PROBLEM: Write the lines of every record below as a JSON list of strings, one string per line, leaving out blank lines.
____
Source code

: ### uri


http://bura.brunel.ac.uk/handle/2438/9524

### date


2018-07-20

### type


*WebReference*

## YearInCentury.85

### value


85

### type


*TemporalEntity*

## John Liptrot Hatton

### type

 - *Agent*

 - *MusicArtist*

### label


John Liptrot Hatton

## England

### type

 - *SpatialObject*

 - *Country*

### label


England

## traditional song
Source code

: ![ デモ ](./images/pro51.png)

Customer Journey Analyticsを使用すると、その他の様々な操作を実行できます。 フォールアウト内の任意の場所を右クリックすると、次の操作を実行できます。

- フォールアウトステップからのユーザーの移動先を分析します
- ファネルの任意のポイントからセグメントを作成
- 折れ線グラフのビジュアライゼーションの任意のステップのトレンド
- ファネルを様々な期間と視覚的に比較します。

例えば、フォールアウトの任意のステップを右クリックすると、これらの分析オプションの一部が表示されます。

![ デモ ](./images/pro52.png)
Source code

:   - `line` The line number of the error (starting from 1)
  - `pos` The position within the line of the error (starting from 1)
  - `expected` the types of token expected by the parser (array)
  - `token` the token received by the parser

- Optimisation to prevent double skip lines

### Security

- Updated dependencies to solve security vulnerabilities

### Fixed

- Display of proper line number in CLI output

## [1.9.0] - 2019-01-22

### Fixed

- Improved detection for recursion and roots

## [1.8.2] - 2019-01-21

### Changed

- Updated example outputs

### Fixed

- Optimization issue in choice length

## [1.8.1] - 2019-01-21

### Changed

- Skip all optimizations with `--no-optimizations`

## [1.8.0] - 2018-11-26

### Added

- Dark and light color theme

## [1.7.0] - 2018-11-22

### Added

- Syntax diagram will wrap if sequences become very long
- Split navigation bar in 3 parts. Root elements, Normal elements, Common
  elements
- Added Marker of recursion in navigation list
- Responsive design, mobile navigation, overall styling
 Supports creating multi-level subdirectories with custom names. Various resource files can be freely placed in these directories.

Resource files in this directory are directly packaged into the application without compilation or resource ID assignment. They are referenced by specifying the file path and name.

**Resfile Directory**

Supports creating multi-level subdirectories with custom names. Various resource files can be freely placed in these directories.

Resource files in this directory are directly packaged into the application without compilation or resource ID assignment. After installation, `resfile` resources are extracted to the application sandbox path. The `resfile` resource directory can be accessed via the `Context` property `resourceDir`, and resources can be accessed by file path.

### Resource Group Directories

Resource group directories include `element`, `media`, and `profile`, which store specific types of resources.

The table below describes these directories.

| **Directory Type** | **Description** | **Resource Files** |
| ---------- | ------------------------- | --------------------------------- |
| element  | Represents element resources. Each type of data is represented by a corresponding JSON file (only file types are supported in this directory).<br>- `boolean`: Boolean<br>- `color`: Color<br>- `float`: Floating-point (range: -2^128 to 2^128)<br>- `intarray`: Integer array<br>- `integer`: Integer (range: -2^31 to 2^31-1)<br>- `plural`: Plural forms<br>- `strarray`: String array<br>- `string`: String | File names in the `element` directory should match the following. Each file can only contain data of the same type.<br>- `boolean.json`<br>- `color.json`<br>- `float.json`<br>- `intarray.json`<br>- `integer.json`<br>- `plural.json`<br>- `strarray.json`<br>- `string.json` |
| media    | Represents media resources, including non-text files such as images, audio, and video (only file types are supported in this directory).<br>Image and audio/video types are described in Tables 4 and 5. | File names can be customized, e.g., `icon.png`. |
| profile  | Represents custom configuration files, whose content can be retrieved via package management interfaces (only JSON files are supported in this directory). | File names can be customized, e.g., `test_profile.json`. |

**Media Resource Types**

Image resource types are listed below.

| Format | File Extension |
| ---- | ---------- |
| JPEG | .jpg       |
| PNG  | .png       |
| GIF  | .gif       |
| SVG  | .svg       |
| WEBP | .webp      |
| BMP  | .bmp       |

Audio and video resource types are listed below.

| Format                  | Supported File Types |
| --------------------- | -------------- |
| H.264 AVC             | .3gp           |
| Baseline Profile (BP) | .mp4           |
____
EXERCISE SOLUTION:
[
  "Source code",
  ": ### uri",
  "http://bura.brunel.ac.uk/handle/2438/9524",
  "### date",
  "2018-07-20",
  "### type",
  "*WebReference*",
  "## YearInCentury.85",
  "### value",
  "85",
  "### type",
  "*TemporalEntity*",
  "## John Liptrot Hatton",
  "### type",
  " - *Agent*",
  " - *MusicArtist*",
  "### label",
  "John Liptrot Hatton",
  "## England",
  "### type",
  " - *SpatialObject*",
  " - *Country*",
  "### label",
  "England",
  "## traditional song",
  "Source code",
  ": ![ デモ ](./images/pro51.png)",
  "Customer Journey Analyticsを使用すると、その他の様々な操作を実行できます。 フォールアウト内の任意の場所を右クリックすると、次の操作を実行できます。",
  "- フォールアウトステップからのユーザーの移動先を分析します",
  "- ファネルの任意のポイントからセグメントを作成",
  "- 折れ線グラフのビジュアライゼーションの任意のステップのトレンド",
  "- ファネルを様々な期間と視覚的に比較します。",
  "例えば、フォールアウトの任意のステップを右クリックすると、これらの分析オプションの一部が表示されます。",
  "![ デモ ](./images/pro52.png)",
  "Source code",
  ":   - `line` The line number of the error (starting from 1)",
  "  - `pos` The position within the line of the error (starting from 1)",
  "  - `expected` the types of token expected by the parser (array)",
  "  - `token` the token received by the parser",
  "- Optimisation to prevent double skip lines",
  "### Security",
  "- Updated dependencies to solve security vulnerabilities",
  "### Fixed",
  "- Display of proper line number in CLI output",
  "## [1.9.0] - 2019-01-22",
  "### Fixed",
  "- Improved detection for recursion and roots",
  "## [1.8.2] - 2019-01-21",
  "### Changed",
  "- Updated example outputs",
  "### Fixed",
  "- Optimization issue in choice length",
  "## [1.8.1] - 2019-01-21",
  "### Changed",
  "- Skip all optimizations with `--no-optimizations`",
  "## [1.8.0] - 2018-11-26",
  "### Added",
  "- Dark and light color theme",
  "## [1.7.0] - 2018-11-22",
  "### Added",
  "- Syntax diagram will wrap if sequences become very long",
  "- Split navigation bar in 3 parts. Root elements, Normal elements, Common",
  "  elements",
  "- Added Marker of recursion in navigation list",
  "- Responsive design, mobile navigation, overall styling",
  " Supports creating multi-level subdirectories with custom names. Various resource files can be freely placed in these directories.",
  "Resource files in this directory are directly packaged into the application without compilation or resource ID assignment. They are referenced by specifying the file path and name.",
  "**Resfile Directory**",
  "Supports creating multi-level subdirectories with custom names. Various resource files can be freely placed in these directories.",
  "Resource files in this directory are directly packaged into the application without compilation or resource ID assignment. After installation, `resfile` resources are extracted to the application sandbox path. The `resfile` resource directory can be accessed via the `Context` property `resourceDir`, and resources can be accessed by file path.",
  "### Resource Group Directories",
  "Resource group directories include `element`, `media`, and `profile`, which store specific types of resources.",
  "The table below describes these directories.",
  "| **Directory Type** | **Description** | **Resource Files** |",
  "| ---------- | ------------------------- | --------------------------------- |",
  "| element  | Represents element resources. Each type of data is represented by a corresponding JSON file (only file types are supported in this directory).<br>- `boolean`: Boolean<br>- `color`: Color<br>- `float`: Floating-point (range: -2^128 to 2^128)<br>- `intarray`: Integer array<br>- `integer`: Integer (range: -2^31 to 2^31-1)<br>- `plural`: Plural forms<br>- `strarray`: String array<br>- `string`: String | File names in the `element` directory should match the following. Each file can only contain data of the same type.<br>- `boolean.json`<br>- `color.json`<br>- `float.json`<br>- `intarray.json`<br>- `integer.json`<br>- `plural.json`<br>- `strarray.json`<br>- `string.json` |",
  "| media    | Represents media resources, including non-text files such as images, audio, and video (only file types are supported in this directory).<br>Image and audio/video types are described in Tables 4 and 5. | File names can be customized, e.g., `icon.png`. |",
  "| profile  | Represents custom configuration files, whose content can be retrieved via package management interfaces (only JSON files are supported in this directory). | File names can be customized, e.g., `test_profile.json`. |",
  "**Media Resource Types**",
  "Image resource types are listed below.",
  "| Format | File Extension |",
  "| ---- | ---------- |",
  "| JPEG | .jpg       |",
  "| PNG  | .png       |",
  "| GIF  | .gif       |",
  "| SVG  | .svg       |",
  "| WEBP | .webp      |",
  "| BMP  | .bmp       |",
  "Audio and video resource types are listed below.",
  "| Format                  | Supported File Types |",
  "| --------------------- | -------------- |",
  "| H.264 AVC             | .3gp           |",
  "| Baseline Profile (BP) | .mp4           |"
]